> [READING PASSAGE]

Miraculously my marriage life went back to normal within 6 months after my affair. Husband never brought this up even at worst scenarios. But he never changed a bit. Even if lived under the same roof I still felt lonely, unwanted, no companionship. Our relationship was void still I had devoted my heart and body to my husband and remained worthy of his love and trust. I was feeling grateful. We were leading a happy life until I found about his affair recently. I never check my husband's phone at all. 

3 months ago my phone ran out of battery and so I used his phone without his permission to take a video of my little child (second child born in 2016) singing beautifully (Husband was watching tele in living room). When I checked his gallery I almost passed out. Saw a lot of videos of a lady doing bj. There were 4 sex videos too. I couldn't believe my eyes. I wished earth opened up and swallowed me alive. I felt tremors inside me. Every part of me as a woman got affected. I trembled and I ran into the toilet sobbed and sobbed. I ended mine and he started one after 3 years.

I cant believe that my husband did this to me. He was an idol of true love to me. I became dead. He has been having an affair for the past 4 and half years while I've been feeling guilty and grateful. I felt like a fool. My affair was the first and last thing that I've ever hidden from him. He didn't even bother to confess about his affair. He assumed that I would commit suicide if he had confessed. He confirms that he has left her and will stay loyal to me hereafter but I am unable to accept his betrayal. He promises never to do this again and will remain faithful to me and a good dad to the children. How am I going to live with this liar?

Why did he accept me after my affair in the first place? fFake forgiveness? He could have divorced me! He says it wasn't a revenge but he gave into temptation, because of greed and lust. I had complications during pregnancy and we couldn't have sex for 9 months. Could that be the reason?

He does watch a lot of porn but I was not in a place to correct him or say 'no' to him as I was guilty of committing adultery.

I feel like a fool now. How can he cheat me when I was pregnant with his child? When I was nursing his child? While I was still feeling guilty even after so many years? I was grateful and worshiped him because he accepted me.

When I complained about loneliness he always assured that he isn't expressive as I am but still he loved me and that he will never leave me. He called us soulmates and perfect marriage. He was always happy. He kept saying that I was the only woman in his life. Then why did he multiply and give his suffering back to me?

4 and half years affair with his colleague and 56 videos from every meeting. A full blown sexual affair. He says that they never loved each other but were together for sex. I feel suicidal all the time. He is asking me for a chance and is feeling bad for cheating me but I'm no where near forgiveness or acceptance. I'm unable to accept it. The videos are constantly playing in my mind. I am very sad and stuck, became mad too. Should I continue in this marriage or should I leave and stay single? What will happen to my children if I leave. I am a dependent house wife so I have to start my life from basic if I leave.


----------



## EleGirl (Dec 3, 2011)

I'm sorry to hear that you are going through all of this. You are in a tough situation.

Could you clarify something for me? How many months did your husband live in another country, leaving you alone with your child? 

While he was out of country all those months, did you have a job? Did he provide you financial support while he was in the other country?

I think that it would help you to learn more about affairs, how they happen and how to recover your marriage from them. There is a very good book that has helped many couples recover their relationship. The book is *Surviving an Affair *by Willard F. Harley Jr.

> [TASKS TO COMPLETE]
(A) Reproduce the passage of the forum thread from "Why did he accept" to "be the reason?".
(B) Answer these questions about the forum thread:
(i) How long had the husband's affair with his colleague lasted?
(ii) For how many months could the couple not have sex because of pregnancy complications?
(iii) Which book, and by which author, does EleGirl recommend?

> [SUPPLIED RECORDS]
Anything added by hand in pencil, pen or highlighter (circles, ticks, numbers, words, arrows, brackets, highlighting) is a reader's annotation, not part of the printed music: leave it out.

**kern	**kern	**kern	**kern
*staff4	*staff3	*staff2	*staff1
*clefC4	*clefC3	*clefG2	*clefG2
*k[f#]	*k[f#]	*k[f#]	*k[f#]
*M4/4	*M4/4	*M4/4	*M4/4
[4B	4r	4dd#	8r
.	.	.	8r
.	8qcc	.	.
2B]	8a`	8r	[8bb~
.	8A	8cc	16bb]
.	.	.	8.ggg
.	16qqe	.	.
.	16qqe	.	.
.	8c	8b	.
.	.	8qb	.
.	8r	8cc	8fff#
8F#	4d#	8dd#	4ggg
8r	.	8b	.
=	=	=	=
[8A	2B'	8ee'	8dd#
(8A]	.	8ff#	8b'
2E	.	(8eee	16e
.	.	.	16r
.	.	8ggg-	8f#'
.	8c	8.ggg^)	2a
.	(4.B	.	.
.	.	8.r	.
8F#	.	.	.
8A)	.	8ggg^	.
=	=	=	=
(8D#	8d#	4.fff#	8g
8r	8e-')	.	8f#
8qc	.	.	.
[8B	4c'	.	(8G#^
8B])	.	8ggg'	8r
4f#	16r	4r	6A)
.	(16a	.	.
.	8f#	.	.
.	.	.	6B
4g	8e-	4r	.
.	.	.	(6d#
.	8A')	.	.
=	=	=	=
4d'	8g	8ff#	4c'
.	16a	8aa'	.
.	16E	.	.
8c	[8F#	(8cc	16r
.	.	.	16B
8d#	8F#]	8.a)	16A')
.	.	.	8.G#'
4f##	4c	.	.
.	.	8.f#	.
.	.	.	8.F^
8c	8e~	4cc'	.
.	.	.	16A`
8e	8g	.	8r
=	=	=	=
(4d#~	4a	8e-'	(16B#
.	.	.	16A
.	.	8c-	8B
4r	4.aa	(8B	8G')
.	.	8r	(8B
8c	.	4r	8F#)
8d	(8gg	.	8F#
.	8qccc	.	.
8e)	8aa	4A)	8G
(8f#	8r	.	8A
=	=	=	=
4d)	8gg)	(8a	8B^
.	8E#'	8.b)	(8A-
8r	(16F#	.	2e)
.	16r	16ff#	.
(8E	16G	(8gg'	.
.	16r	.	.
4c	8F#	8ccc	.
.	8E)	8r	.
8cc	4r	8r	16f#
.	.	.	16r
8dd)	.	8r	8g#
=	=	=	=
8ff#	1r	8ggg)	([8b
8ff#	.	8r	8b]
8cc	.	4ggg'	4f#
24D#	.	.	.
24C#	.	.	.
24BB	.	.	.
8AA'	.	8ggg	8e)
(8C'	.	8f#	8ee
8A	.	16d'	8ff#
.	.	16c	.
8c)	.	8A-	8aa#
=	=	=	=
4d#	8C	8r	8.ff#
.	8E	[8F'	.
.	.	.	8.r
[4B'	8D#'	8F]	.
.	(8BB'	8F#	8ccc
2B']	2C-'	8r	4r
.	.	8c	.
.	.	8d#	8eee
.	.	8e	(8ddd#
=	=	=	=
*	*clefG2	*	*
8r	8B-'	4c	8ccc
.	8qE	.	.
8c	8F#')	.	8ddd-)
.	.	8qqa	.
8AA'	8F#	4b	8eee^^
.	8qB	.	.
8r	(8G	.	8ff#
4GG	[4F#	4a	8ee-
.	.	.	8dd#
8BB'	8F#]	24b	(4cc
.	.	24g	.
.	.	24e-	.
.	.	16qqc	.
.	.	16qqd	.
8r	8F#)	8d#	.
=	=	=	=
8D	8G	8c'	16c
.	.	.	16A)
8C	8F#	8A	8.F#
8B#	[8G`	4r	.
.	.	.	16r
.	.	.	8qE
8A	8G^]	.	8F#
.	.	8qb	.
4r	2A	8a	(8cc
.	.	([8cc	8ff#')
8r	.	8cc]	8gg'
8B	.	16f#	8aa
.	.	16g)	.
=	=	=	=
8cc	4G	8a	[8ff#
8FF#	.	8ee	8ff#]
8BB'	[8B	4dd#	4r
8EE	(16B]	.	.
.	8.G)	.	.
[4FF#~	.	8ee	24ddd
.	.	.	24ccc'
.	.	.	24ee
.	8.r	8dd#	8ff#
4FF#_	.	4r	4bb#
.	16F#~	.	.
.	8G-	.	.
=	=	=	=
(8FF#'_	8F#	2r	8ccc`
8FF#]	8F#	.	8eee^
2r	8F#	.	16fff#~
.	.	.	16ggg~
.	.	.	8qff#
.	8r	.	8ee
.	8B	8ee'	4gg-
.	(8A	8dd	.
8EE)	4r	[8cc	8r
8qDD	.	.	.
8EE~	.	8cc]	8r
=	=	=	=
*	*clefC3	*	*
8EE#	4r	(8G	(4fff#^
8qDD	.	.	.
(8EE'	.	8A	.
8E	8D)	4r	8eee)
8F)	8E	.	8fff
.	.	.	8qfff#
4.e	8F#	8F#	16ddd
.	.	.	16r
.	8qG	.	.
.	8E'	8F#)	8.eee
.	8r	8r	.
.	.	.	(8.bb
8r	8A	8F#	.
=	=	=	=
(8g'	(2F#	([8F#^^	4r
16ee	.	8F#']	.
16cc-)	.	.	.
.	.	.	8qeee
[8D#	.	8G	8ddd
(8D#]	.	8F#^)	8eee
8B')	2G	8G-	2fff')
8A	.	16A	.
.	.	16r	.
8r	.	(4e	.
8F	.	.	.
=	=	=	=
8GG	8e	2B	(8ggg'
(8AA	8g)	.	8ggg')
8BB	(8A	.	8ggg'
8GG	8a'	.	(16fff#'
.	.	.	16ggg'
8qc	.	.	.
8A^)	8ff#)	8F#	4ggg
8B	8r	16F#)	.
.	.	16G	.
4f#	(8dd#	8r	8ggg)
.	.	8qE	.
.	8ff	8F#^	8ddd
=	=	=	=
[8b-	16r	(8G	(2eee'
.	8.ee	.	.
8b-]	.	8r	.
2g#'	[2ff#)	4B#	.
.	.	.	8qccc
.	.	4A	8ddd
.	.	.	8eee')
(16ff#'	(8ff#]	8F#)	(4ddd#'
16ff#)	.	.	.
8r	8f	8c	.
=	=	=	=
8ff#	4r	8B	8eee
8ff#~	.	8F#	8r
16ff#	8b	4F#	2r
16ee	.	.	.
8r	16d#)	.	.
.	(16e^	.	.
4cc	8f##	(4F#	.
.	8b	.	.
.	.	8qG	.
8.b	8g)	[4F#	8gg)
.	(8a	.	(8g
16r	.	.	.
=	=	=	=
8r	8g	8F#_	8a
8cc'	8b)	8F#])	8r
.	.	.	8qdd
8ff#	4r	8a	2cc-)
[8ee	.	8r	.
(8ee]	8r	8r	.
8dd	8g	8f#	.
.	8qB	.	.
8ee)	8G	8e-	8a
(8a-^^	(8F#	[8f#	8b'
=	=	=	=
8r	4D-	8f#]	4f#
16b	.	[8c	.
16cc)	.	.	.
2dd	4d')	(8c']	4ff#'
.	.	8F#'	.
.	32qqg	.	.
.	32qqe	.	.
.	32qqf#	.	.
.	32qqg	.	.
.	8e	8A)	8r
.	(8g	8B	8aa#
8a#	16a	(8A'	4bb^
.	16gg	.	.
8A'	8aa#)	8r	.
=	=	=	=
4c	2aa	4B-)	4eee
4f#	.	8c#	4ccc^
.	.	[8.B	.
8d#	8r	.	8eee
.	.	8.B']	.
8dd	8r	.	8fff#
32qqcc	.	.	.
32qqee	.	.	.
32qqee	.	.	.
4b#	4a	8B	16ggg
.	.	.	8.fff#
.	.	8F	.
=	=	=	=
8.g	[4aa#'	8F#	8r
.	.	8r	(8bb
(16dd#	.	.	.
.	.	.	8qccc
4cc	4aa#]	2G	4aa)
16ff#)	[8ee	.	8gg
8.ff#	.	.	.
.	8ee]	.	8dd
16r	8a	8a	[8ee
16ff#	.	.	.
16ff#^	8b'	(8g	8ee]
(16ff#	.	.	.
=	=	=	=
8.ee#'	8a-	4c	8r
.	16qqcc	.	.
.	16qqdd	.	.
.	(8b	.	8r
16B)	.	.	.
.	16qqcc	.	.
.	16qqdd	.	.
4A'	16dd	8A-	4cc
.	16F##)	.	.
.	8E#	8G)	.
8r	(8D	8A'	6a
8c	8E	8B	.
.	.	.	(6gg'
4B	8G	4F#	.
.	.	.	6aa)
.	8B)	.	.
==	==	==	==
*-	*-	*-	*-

> [SOLUTIONS PER TASK]
(A)
Why did he accept me after my affair in the first place? fFake forgiveness? He could have divorced me! He says it wasn't a revenge but he gave into temptation, because of greed and lust. I had complications during pregnancy and we couldn't have sex for 9 months. Could that be the reason?

(B)
(i) Four and a half years.
(ii) Nine months.
(iii) *Surviving an Affair* by Willard F. Harley Jr.